Troubleshooting Gigabyte GA-970A-DS3P BIOS freeze

This one started out as a nice morning surprise. A bad habit of mine is to turn on the computer in the morning, almost while I’m stretching after waking up.

Not much later, I was greeted with the following message:

Reboot and Select proper Boot device or Insert Boot Media in selected Boot device and press a key

Naturally, I thought that my SSD drive gave up on me, so I did a reboot and tried to select my mechanical drive with Fedora 25 on it. As soon as the motherboard’s boot menu showed up, everything froze. Strange. Did another reboot to enter the BIOS setup. Again, once the setup screen (this time, partially) loaded up, everything froze. No input was possible from the keyboard or the mouse.

Swim!

The “my left leg is inside a shark’s mouth” version:

Disconnect all your USB peripherals, starting with game controllers.

Finding Controlly

I had similar instances with other PC’s, where hard drives were playing up, and the BIOS refused to POST. This was usually indicated with a constantly glowing HDD activity light. Now, the symptoms weren’t exactly the same, but I decided to disconnect all the drives and give it a go.

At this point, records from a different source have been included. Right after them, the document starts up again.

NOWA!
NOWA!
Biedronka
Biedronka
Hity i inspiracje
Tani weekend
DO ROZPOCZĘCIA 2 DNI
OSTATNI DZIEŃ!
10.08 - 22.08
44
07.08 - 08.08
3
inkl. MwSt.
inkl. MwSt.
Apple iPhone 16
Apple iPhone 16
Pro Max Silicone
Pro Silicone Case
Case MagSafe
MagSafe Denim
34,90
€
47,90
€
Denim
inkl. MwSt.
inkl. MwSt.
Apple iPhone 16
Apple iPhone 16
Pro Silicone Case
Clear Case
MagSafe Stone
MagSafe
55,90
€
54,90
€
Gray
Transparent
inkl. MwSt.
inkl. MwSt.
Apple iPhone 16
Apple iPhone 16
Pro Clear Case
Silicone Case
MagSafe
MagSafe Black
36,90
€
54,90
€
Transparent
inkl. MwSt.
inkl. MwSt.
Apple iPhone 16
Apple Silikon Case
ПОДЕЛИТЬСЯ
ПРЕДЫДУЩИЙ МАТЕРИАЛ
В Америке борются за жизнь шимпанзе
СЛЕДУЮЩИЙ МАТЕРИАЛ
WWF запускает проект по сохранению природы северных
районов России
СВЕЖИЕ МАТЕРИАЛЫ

Master power off, case out, side down, SATA cables out, reboot. Nothing. Clear the CMOS, do a power drain. Nothing. Everything froze at the setup screen. Load up the harpoon.

So, the drives were fine, the PC POSTed but couldn’t load the setup nor the boot menu, and it spat out the error message above, once it got to loading the OS. A fishy smell filled the room.

Started pulling out all the connected peripherals, leaving only the keyboard and the mouse. Bam! It worked!

It turns out, the connected PS4 controller was causing the BIOS to hang and broke the boot process as well. The night before, I connected my PS4 controller via USB to charge it up, and left it on the cable. The moment I disconnected it, everything was working again. Credit goes to ndisic from Gigabyte forums for the hint.

Lying on the shore

This is an edge case and the freezups can be caused by bad memory sticks or failing drives. The error message above indicates a failing drive in 99% of the cases. However, it’s interesting to see these exotic instances from time to time.